_What is asked_:
Count the lines in the items below that contain the string "element", treating case as significant. Reply with the number only.
## begin Data excerpts
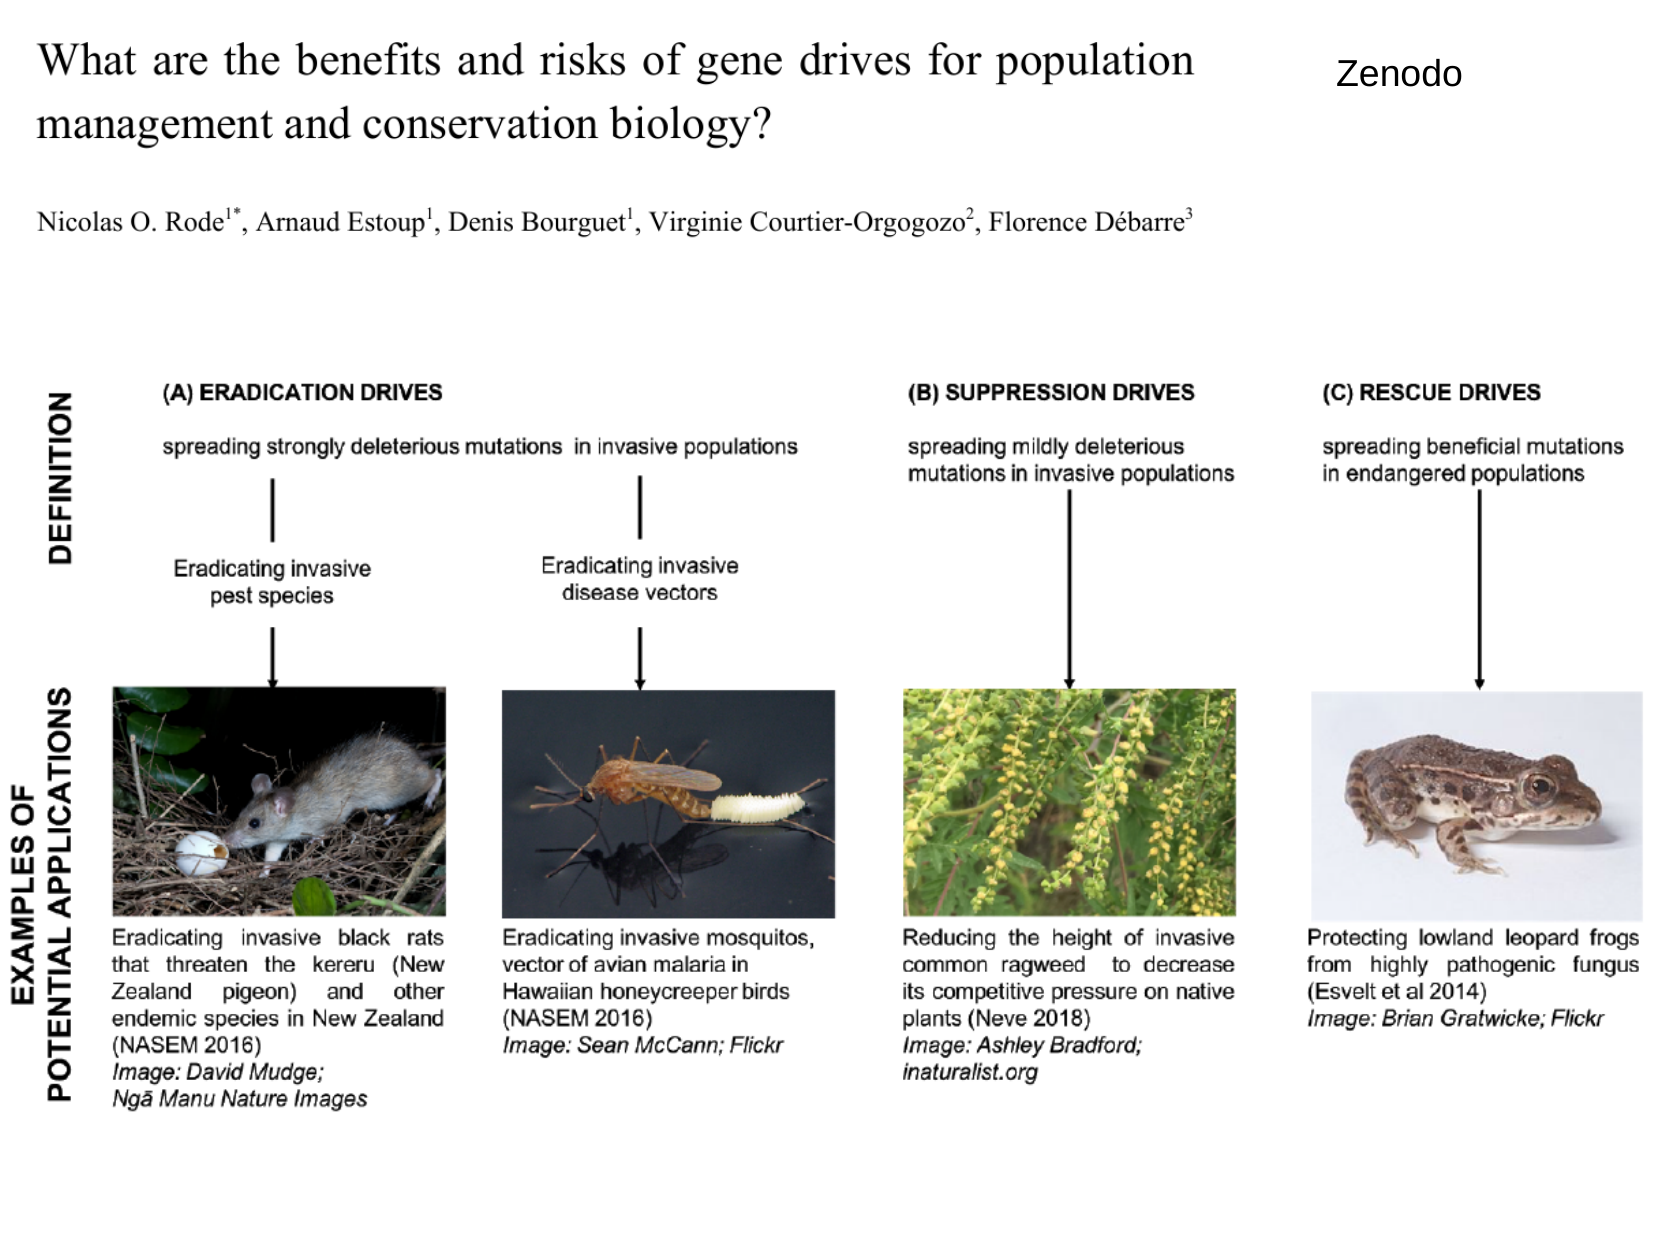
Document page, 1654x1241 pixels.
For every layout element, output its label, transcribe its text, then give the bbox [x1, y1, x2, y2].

text_box Zenodo [1321, 45, 1478, 102]
picture [0, 358, 1654, 1121]
picture [18, 27, 1223, 261]
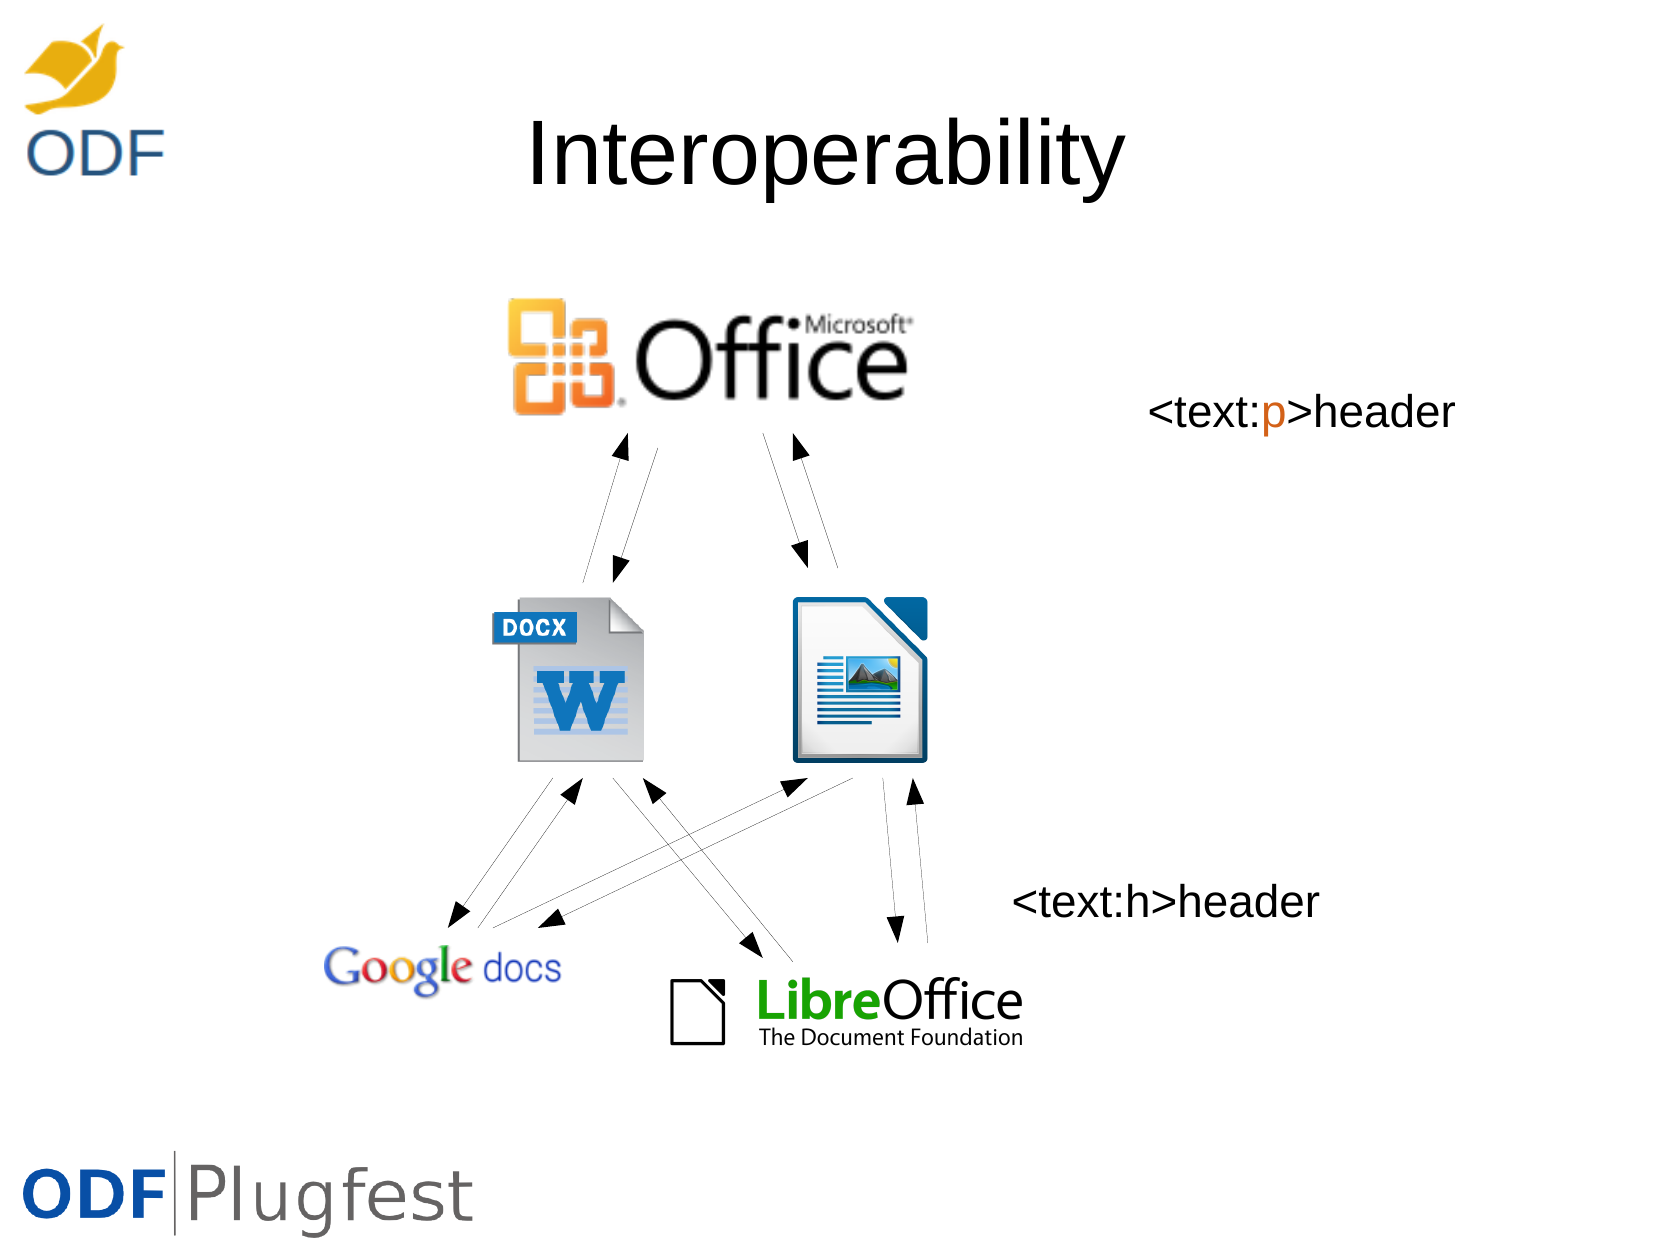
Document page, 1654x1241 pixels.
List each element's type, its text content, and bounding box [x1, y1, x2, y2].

picture [0, 0, 216, 218]
picture [649, 961, 1048, 1063]
picture [507, 297, 922, 418]
picture [23, 1150, 473, 1241]
text_box <text:p>header [1132, 378, 1488, 445]
picture [777, 597, 943, 763]
picture [324, 945, 562, 1003]
picture [492, 597, 644, 762]
title Interoperability [82, 49, 1571, 257]
text_box <text:h>header [996, 868, 1352, 935]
## end Data excerpts
_Task answer_:
2